Supplied passage:
Chicken breast with mushroom sauce, Rack ribs with this wicked bbq sauce, salad with ranch dressing and cheese, sweet potatoe with butter and cinnamon and a free birthday slice of mud cake with ice cream and cream  and 2 glasses of coke 
Funny thing is, i look even leaner this morning


----------



## Rocco32 (Apr 5, 2004)

Push, 1B

Incline BB, 4 sets-
155x12
155x6
135x8
115x8

DB, 3 sets-
60x9
55x10
50x10

Cable X-over, 1 set-
60x12

Hack, 3 sets-
110x12
110x12
110x12

Leg Ext, 3 sets-
135x10
120x10
120x9

HS MP, 2 sets-
110x12
110x11

Cable Side, 2 sets-
20x12
25x10

Reverse Peck Deck, 2 sets-
120x12
120x11

Rope Pushdown, 3 sets-
90x11
80x8
60x8

Reverse 1 arm pushdown, 2 sets-
20x8
15x12

Standing Calf, 3 sets-
215x11
175x12
135x13

Sitting Calf, 3 sets-
90x11
70x11
50x13


----------



## Rocco32 (Apr 5, 2004)

Alright, couple quick questions-

1. Why do I have so much trouble with Bench exercises when I rest 1 min and strive for 12 reps? The 1st set at 155 was very easy to get 12 reps, but I wait about 50sec, do it again and I only get HALF that and it was a struggle. Is that normal or do I have a mental block in my head? Same thing with tri's and calves. But Hacks was very challenging the first set to get 12, but I was still able to get 12 on subsequent sets.

2. I did 30 min Traditional cardio and I got a horrible pain in my side after about 6 min in. I was going much slower than I normally do also. For the first 15 min I had to keep slowing it to a fast walk because of the pain. What's that about?


----------



## Rocco32 (Apr 5, 2004)

High Carb day-

Meal 1- 2 tuna burgers, 1 cup Fiber one, some of a pear, 5 fish oil

Meal 2- 8 raw eggs (6-whites, 2- still with yolk), 1/4 cup Steel Cut Oats w/ raspberries

Meal 3- 8 oz Salmon, Yam, 3 fish oil, some of a pear

Meal 4- 8 oz Bass, Yam, 5 fish oil, some pear

Meal 5- 8oz Bass, 5 fish oil

Meal 6- 1 salmon burger, 1 tuna burger, 5 fish oil


----------



## Jodi (Apr 5, 2004)

Damn that's alot of fish


----------



## Rocco32 (Apr 5, 2004)

You said I could eat all the fish I wanted


----------



## P-funk (Apr 5, 2004)

> _*Originally posted by rock4832 *_
> Alright, couple quick questions-
> 
> 1. Why do I have so much trouble with Bench exercises when I rest 1 min and strive for 12 reps? The 1st set at 155 was very easy to get 12 reps, but I wait about 50sec, do it again and I only get HALF that and it was a struggle. Is that normal or do I have a mental block in my head? Same thing with tri's and calves. But Hacks was very challenging the first set to get 12, but I was still able to get 12 on subsequent sets.

Objective: Reproduce the workout thread word for word, from "Meal 4- 8 oz" to "Jodi (Apr 5, 2004)". Base every answer solely on the workout thread.

Data shown:
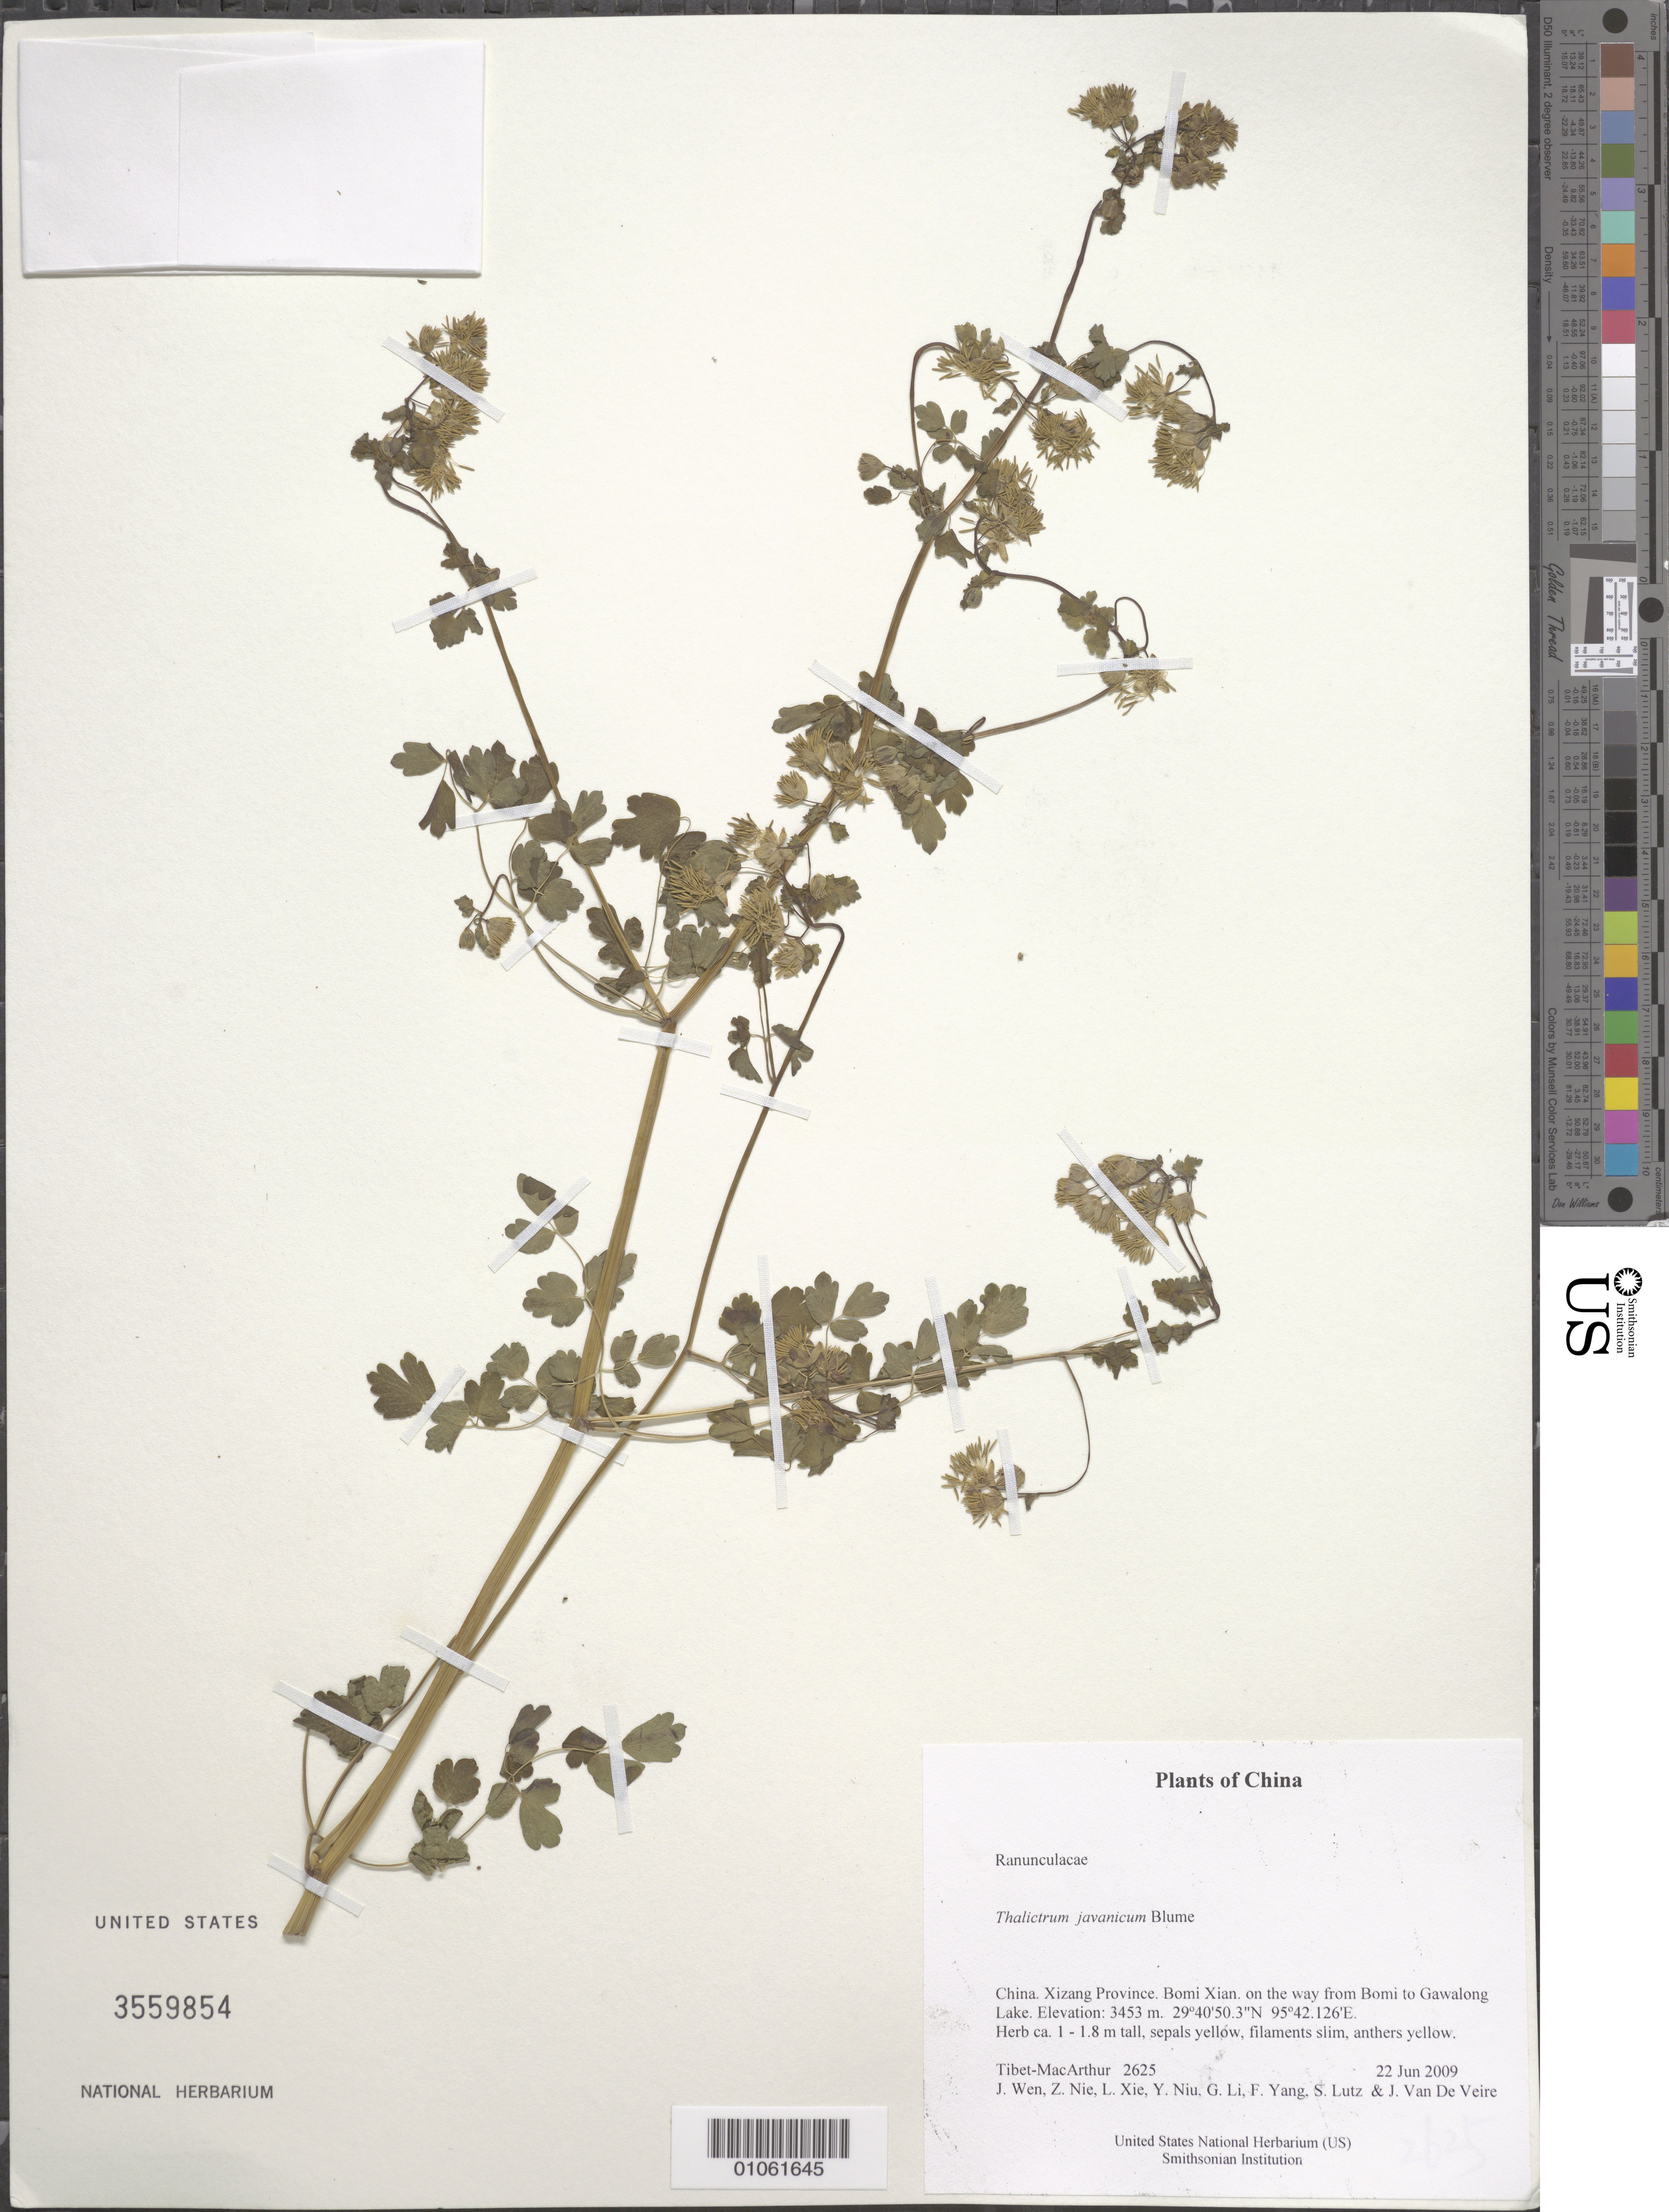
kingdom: Plantae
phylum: Tracheophyta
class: Magnoliopsida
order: Ranunculales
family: Ranunculaceae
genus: Thalictrum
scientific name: Thalictrum javanicum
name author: Blume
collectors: Tibet-MacArthur, J. Wen, Z. Nie, L. Xie, Y. Niu, G. Li, F. Yang, S. Lutz & J. Van De Veire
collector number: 2625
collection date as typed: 22 Jun 2009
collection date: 2009-06-22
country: China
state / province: Xizang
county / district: Bomi Xian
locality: on the way from Bomi to Gawalong Lake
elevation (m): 3453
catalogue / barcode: US 3559854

Answer to this problem:
Meal 4- 8 oz Bass, Yam, 5 fish oil, some pear

Meal 5- 8oz Bass, 5 fish oil

Meal 6- 1 salmon burger, 1 tuna burger, 5 fish oil


----------



## Jodi (Apr 5, 2004)